Nesse caso, o trecho comparado compreende uma viagem entre o bairro Estoril e Havaí, na Região Oeste de Belo Horizonte. Meia hora antes do apito inicial, o preço da corrida teve uma redução de 30%, para R$ 22,95, enquanto na hora da partida caiu novamente 28% a R$ 16,40. Imediatamente após o apito final, às 16h, o preço despencou para R$ 8,95 (-45,4%).
Uma corrida do Estoril para Venda Nova, em um trajeto de 24 km, a viagem subiu de R$ 52,93 em dias normais, para R$ 89,98 faltando uma hora para o jogo, uma alta de 70%. Já para o outro extremo da cidade, no Barreiro (10,3 km), a corrida saiu de R$ 31,98 para R$ 39,93 (25%). Nesses casos, os preços também seguiram uma tendência de queda na marca de 30 minutos antes da partida, na hora do apito inicial e no fim do jogo.
A reportagem também comparou uma viagem para outra cidade da Região Metropolitana de Belo Horizonte. Saindo do Estoril para Betim (28,2 km), o preço subiu de R$ 59,95 para R$ 98,43, uma alta de 64%. Faltando 30 minutos para o jogo, a corrida teve uma leve queda de 9,6%, a R$ 88,95, enquanto no apito inicial o preço chegou em R$ 64,94 (-26%). Após a partida, o trajeto já estava estimado em R$ 56,93 (-12%).
Em uma outra plataforma, o preço das corridas mais longas chega a dobrar. O trajeto para Venda Nova, que normalmente custaria R$ 48,40 às 13h, subiu para R$ 122,10 (152%) no dia do jogo. Às 14h, o preço caiu 60% para R$ 51,20. No caso de Betim, a corrida que custa em média R$ 60,10 subiu para R$ 134,80 (124%), e caiu para R$ 70,10 no apito inicial (-46%).
Oferta e demanda
Procuradas pela Itatiaia, Uber e 99 afirmaram que se posicionariam por meio da Associação Brasileira de Mobilidade e Tecnologia (Amobitec).
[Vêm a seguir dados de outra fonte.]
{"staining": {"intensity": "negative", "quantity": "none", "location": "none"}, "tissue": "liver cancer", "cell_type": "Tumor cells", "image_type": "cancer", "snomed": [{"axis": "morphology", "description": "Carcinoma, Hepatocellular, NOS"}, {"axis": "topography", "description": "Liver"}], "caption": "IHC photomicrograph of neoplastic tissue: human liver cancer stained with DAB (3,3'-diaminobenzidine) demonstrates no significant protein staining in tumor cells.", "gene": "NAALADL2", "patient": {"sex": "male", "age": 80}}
Em nota, a entidade afirma que as associadas operam modelos de negócio que buscam equilibrar as demandas dos usuários por viagens com a oferta de motoristas.
“O preço das viagens é influenciado por fatores como tempo e distância dos deslocamentos, categoria do veículo escolhido, nível de demanda por corridas no horário e local específico, entre outros. A depender destes fatores, os valores podem ter variação dinâmica alinhados com as estratégias comerciais de cada plataforma”, explicou.
Segundo a Amobitec, o modelo busca manter a confiabilidade no serviço, alinhando a atratividade nas receitas financeiras e a competitividade no mercado no qual atuam. São associadas da entidade a 99, Uber, Alibaba, Amazon, Buser, iFood, Flixbus, Lalamove, Shein e Zé Delivery.